• WORK REQUIRED
Count the lines in the data below where the string "lettered" occurs, please, and give the number alone.

• MATERIAL FOR THIS TASK
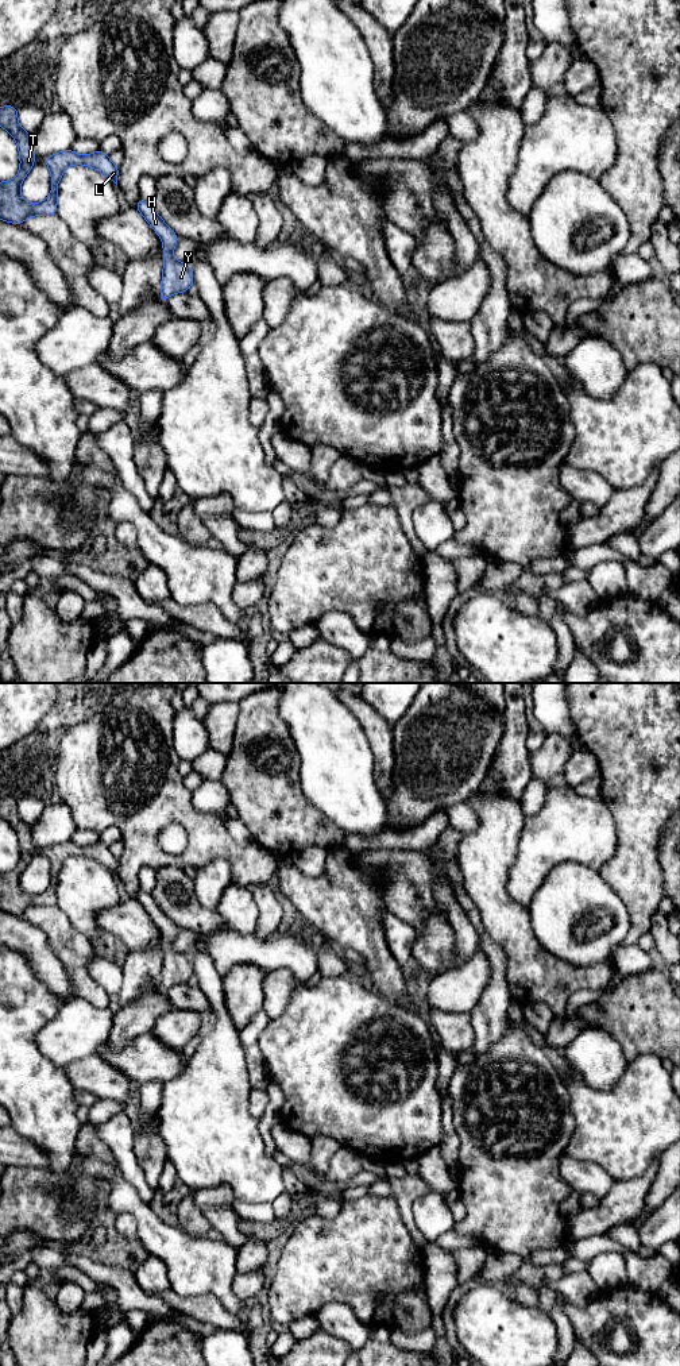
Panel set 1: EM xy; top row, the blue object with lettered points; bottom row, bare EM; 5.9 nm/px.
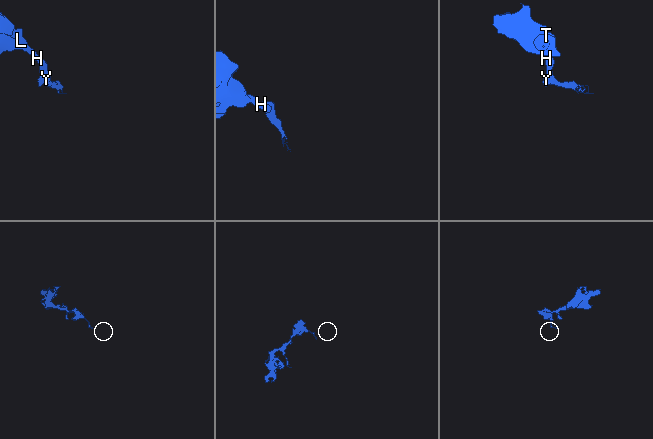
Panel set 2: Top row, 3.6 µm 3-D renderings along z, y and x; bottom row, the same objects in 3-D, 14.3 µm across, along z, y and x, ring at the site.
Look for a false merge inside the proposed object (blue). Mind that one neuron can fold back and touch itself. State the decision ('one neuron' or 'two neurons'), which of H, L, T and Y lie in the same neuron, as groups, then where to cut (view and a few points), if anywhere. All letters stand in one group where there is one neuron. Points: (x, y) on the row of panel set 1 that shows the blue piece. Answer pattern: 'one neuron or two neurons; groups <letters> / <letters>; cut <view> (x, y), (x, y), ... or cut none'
one neuron; groups H L T Y; cut none

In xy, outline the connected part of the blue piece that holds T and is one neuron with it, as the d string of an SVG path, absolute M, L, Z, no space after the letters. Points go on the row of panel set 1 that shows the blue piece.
M13 105L0 107L0 127L5 128L16 140L20 154L18 175L7 182L0 182L0 220L23 224L28 216L50 216L57 213L58 182L70 165L85 165L97 169L117 185L119 167L101 150L78 155L72 148L59 151L45 159L51 174L51 192L39 204L30 204L20 196L20 184L30 173L35 159L32 136L18 123L18 108Z

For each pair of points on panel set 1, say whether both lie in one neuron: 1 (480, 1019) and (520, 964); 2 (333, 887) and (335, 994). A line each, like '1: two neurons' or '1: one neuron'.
1: two neurons
2: two neurons

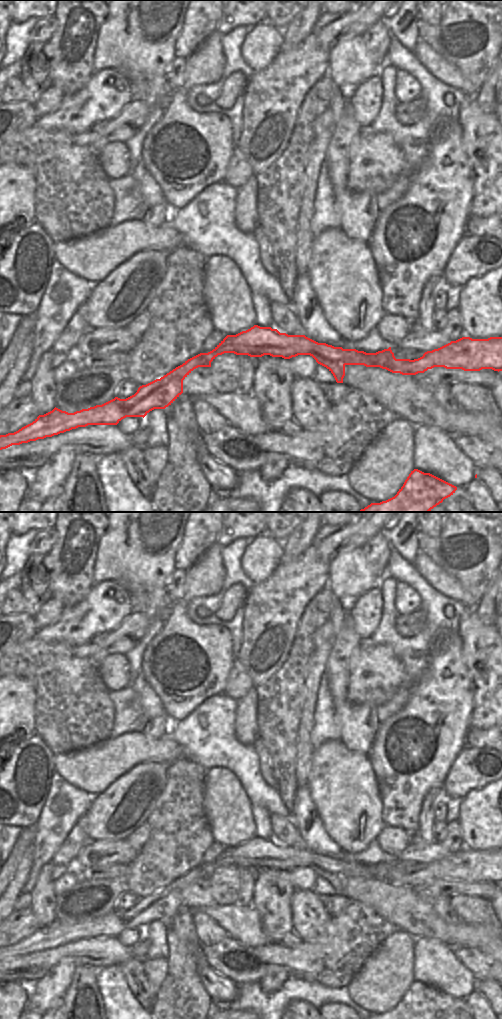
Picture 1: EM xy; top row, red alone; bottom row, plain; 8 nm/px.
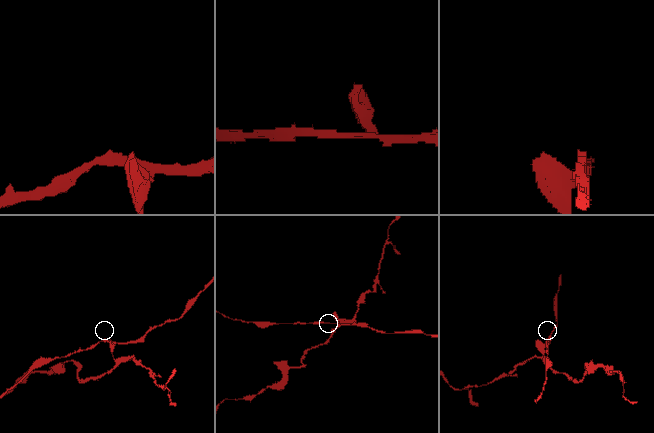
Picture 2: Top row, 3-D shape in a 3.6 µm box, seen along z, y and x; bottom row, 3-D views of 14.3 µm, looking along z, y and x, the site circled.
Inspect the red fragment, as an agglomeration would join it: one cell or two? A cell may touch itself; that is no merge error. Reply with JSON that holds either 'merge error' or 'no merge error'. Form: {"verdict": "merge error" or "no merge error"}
{"verdict": "merge error"}

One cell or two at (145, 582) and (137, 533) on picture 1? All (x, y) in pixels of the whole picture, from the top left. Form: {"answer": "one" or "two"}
{"answer": "one"}

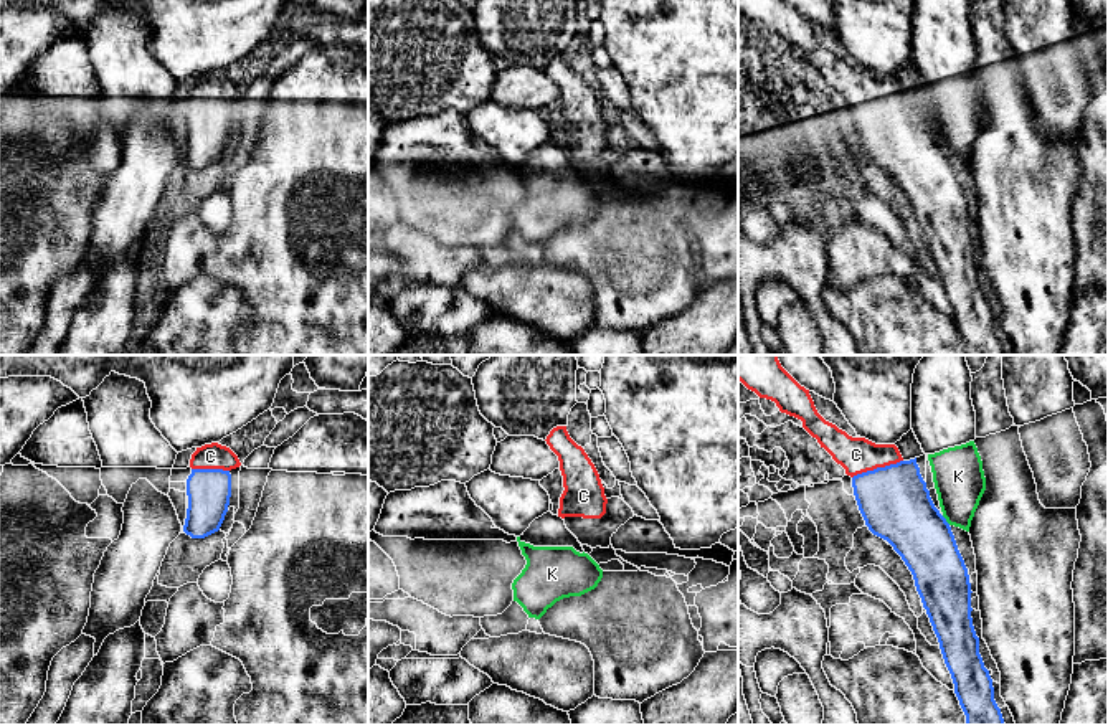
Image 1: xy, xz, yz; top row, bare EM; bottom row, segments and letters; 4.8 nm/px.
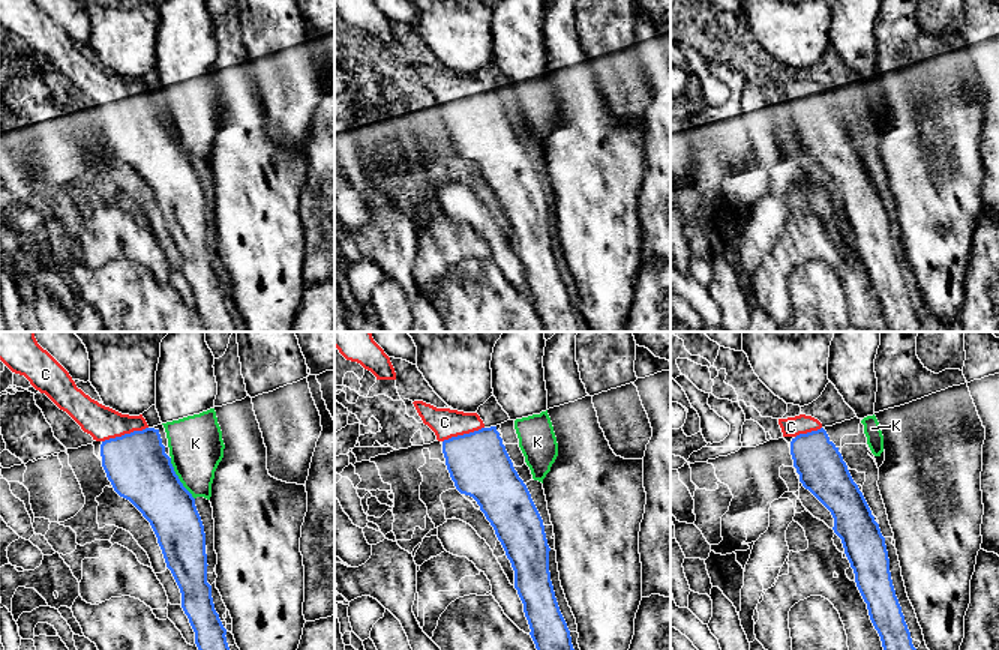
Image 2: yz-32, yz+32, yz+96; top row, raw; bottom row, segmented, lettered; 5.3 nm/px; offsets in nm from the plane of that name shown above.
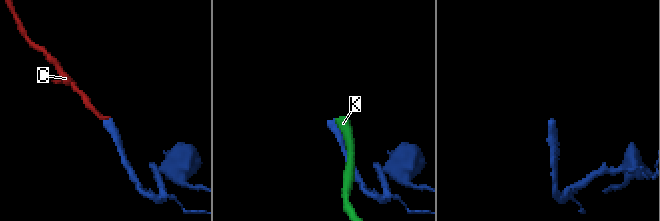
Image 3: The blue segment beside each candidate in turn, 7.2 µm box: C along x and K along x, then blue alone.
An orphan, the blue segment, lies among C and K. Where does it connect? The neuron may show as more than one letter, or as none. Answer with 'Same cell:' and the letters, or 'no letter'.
Same cell: C

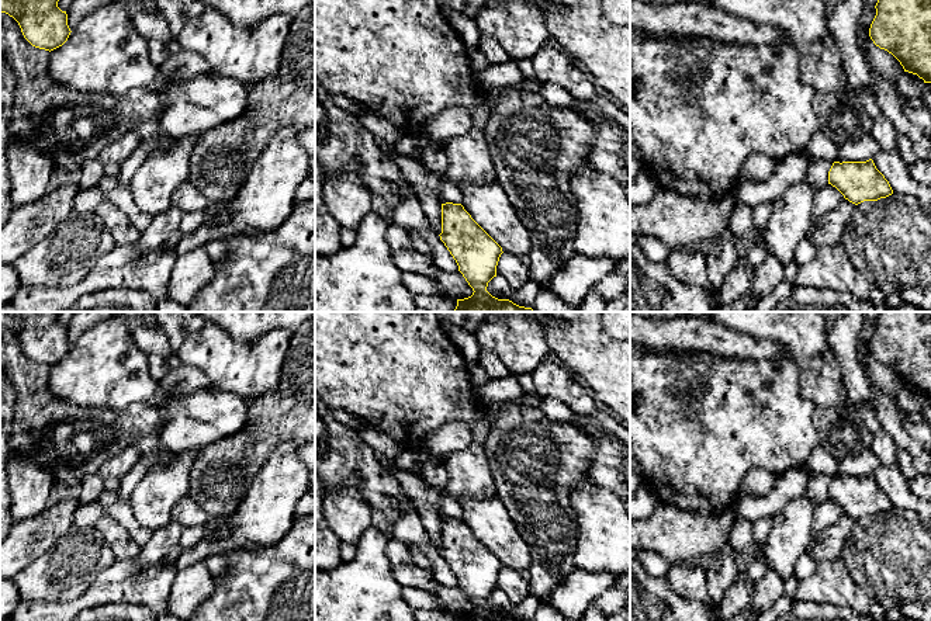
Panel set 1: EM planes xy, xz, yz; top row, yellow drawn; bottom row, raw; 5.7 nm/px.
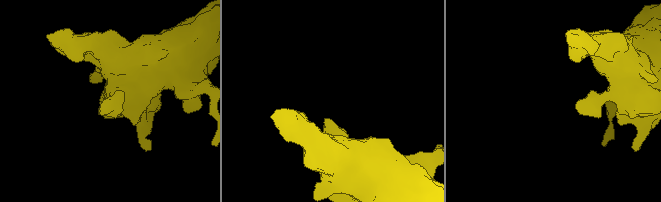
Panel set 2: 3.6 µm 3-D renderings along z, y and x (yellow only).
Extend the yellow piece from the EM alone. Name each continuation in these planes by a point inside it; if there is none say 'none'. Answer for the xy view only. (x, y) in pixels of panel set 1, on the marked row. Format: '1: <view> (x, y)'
none

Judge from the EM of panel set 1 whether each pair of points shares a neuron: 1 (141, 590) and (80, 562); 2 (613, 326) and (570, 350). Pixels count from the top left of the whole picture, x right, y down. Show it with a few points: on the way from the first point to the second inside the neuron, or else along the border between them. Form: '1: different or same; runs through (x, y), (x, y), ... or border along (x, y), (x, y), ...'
1: different; border along (114, 561), (86, 589)
2: different; border along (602, 326), (615, 340)

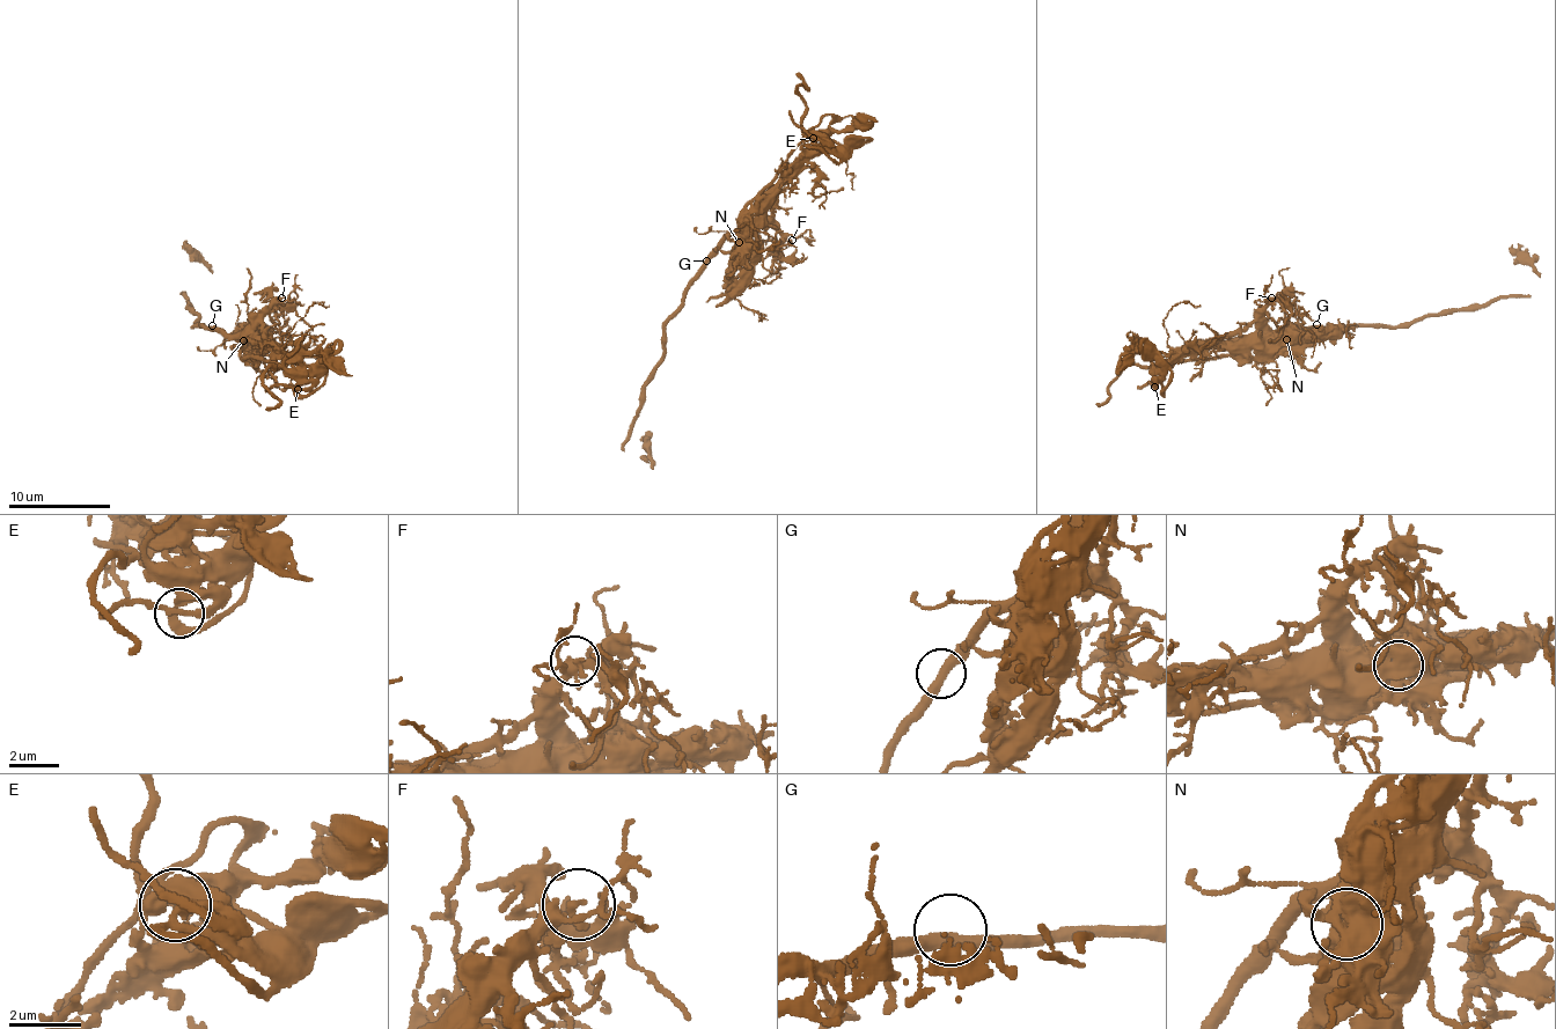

• ANSWER BOX
2